Apakah benar stigma bahwa orang baik itu lebih banyak dikadalin alias dibohongin?
Di indonesia dari dulu selalu krisis sosok figur yang bisa dijadikan kebanggaan. Sehingga mengakibatkan minim sekali tipe kepemimpinan yang bertajuk loyalitas merakyat, saat ini yang banyak malahan tipe pemimpin yang banyak pencitraan atau mereka yang hanya sibuk mencari nafkah. Sehingga, definisi baik atau becik pun semakin bergeser dari koordinat yang semestinya.
Entah kebetulan atau memang sudah disetting, dari dulu kita selalu disuguhi figur seperti Jono dan Lono, kemudian ada juga Bang Mandra yang katanya anak yang baik, berperangai lugu, suka menolong walaupun secara kecerdasan ditampilkan pas-pasan alias biasa saja.
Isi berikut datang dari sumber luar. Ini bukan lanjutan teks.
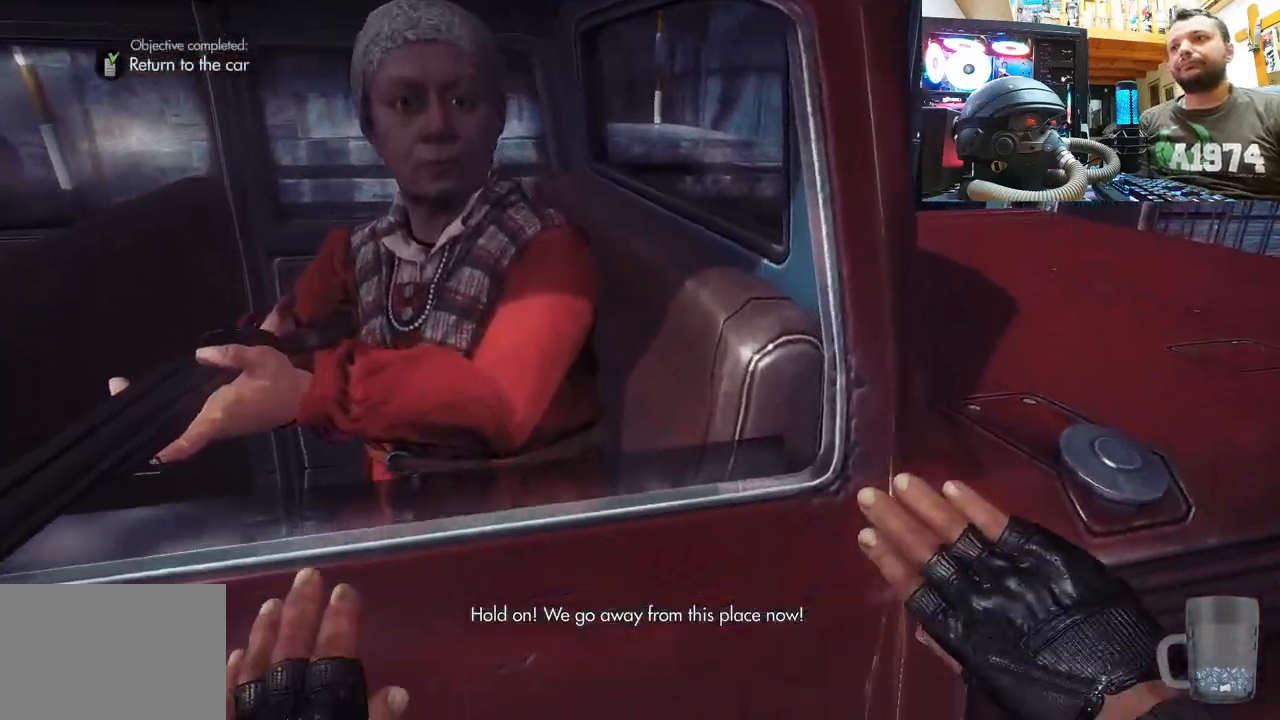
{"buttons": [], "left_stick": "center", "right_stick": "center", "events": []}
Fenomena di dunia sekolah pun sering kita jumpai, anak yang rajin mencatat tidak pernah mbolos rambute klimis, anteng dan ora metakil, seringkali dibully, dimintai uang, di kadalin, diprentaih tumbas jajan, di berkicot’i bahkan di keongi.
Dari keadaan itu munculah stigma jadi orang baik itu percuma, selalu ditindas, dikadalin dan gampang dibohongin. Hal itu membuat jadi menjadi orang baik bukanlah pilihan favorit di dalam kehidupan hari ini.
Entah sampai kapan stigmatisasi negatif dari pilihan berperangai baik ini akan berakhir, kita bisa mulai dengan mengidentifikasi pembeda antara orang baik versus orang lugu. (Agus Ginanjar)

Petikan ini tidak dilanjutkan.